Could you return every record below exactly as it stands, leaving out the pictures?

(Saved entries)
>>>>

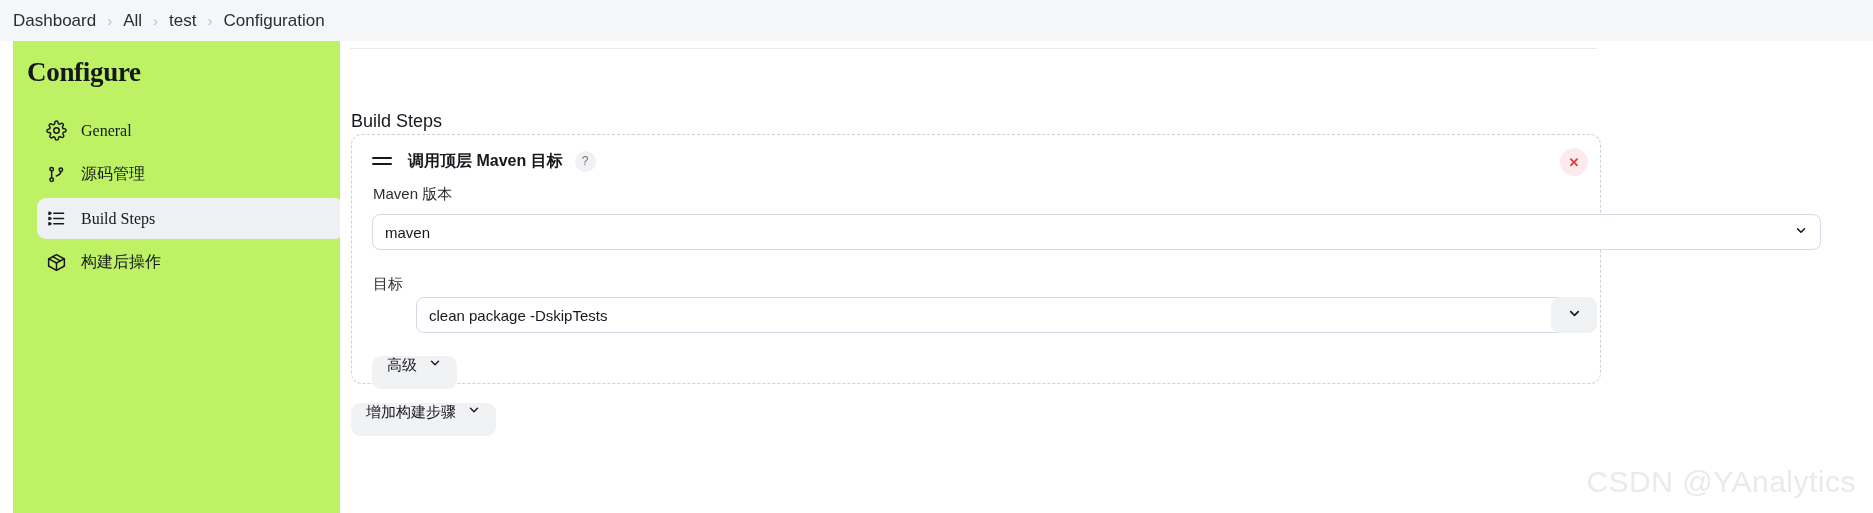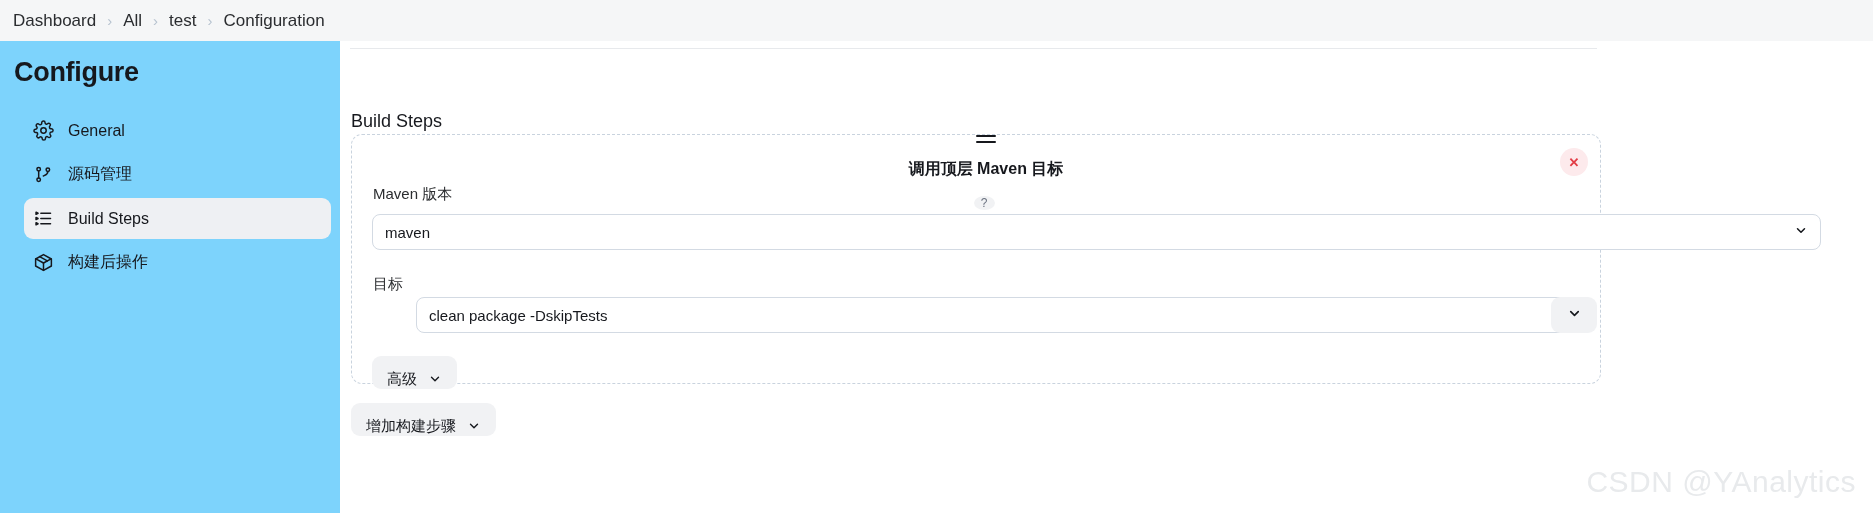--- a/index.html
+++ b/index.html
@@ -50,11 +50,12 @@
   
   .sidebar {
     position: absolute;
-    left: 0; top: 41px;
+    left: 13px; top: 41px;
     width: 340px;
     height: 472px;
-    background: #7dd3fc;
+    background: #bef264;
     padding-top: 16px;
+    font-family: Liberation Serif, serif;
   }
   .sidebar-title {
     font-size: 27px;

<<<<

▶ _YOUR SOLUTION_:
--- a/index.html
+++ b/index.html
@@ -50,11 +50,12 @@
   
   .sidebar {
     position: absolute;
-    left: 0; top: 41px;
+    left: 13px; top: 41px;
     width: 340px;
     height: 472px;
-    background: #7dd3fc;
+    background: #bef264;
     padding-top: 16px;
+    font-family: Liberation Serif, serif;
   }
   .sidebar-title {
     font-size: 27px;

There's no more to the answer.